Ömer Sevinçgül Meali:

Hayırsızlar, ama ne hayırsızlar!

(Vakıa 41)

Sadık Türkmen Meali:

KİTABI solundan verilenler; nedir o kitabı solundan verilenler?

(Vakıa 41)

Seyyid Kutub Meali:

Defterleri soldan verilenler. Vay gele başlarına!

(Vakıa 41)

Suat Yıldırım Meali:

Ashab-ı Şimal ki ne Ashab-ı Şimal!
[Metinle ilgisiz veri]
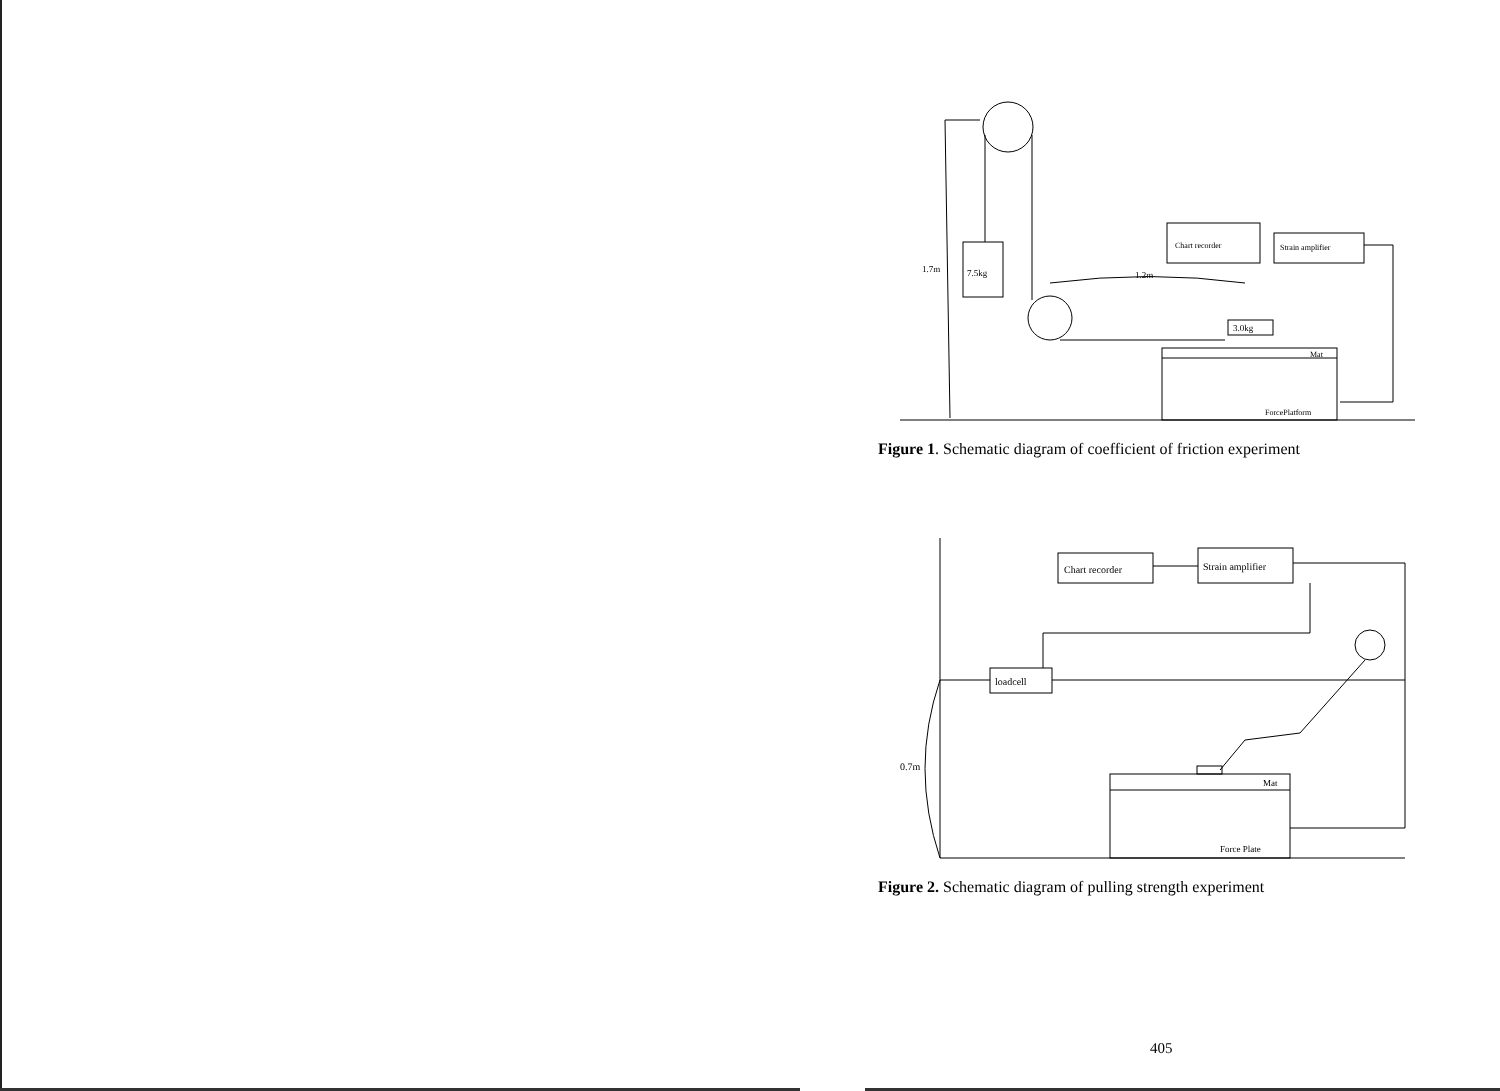7.5kg
1.7m
1.2m
3.0kg
Mat
ForcePlatform
Chart recorder
Strain amplifier
Figure 1. Schematic diagram of coefficient of friction experiment
Chart recorder
Strain amplifier
loadcell
Mat
Force Plate
0.7m
Figure 2. Schematic diagram of pulling strength experiment
405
Ne bedbahttır onlar!

(Vakıa 41)

Süleyman Ateş Meali:

Solun adamları (amel defterleri, sol tarafından verilenler), nedir o solcular!

(Vakıa 41)

Süleymaniye Vakfı Meali:

Uğursuz olanlar sınıfına gelince; ne yazık uğursuz olan o kimselere!

(Vakıa 41)

Şeref Aziz Taha ve Kemal Çelik Meali:

Değersiz kimselere gelince: Vay onların hâline!

(Vakıa 41)

Şaban Piriş Meali:

Sol taraf halkı, nedir sol taraf halkı?

(Vakıa 41)

Talat Koçyiğit Meali:

O meymenetsiz olanlar, ne bedbahttır o meymenetsizler (amel defteri solundan verilecek olanlar}.

(Vakıa 41)

Tefhimul Kuran Meali:

«Ashab-ı Şimal», ne (mutsuzdurlar o) «Ashab-ı Şimal.»

(Vakıa 41)

Ümit Şimşek Meali:

Bir de Ashab-ı Şimal var ki, ne bedbahttır onlar.

(Vakıa 41)

Yaşar Nuri Öztürk Meali

Ve şomluk ve uğursuzluk yaranı. Nedir şomluk ve uğursuzluk yaranı?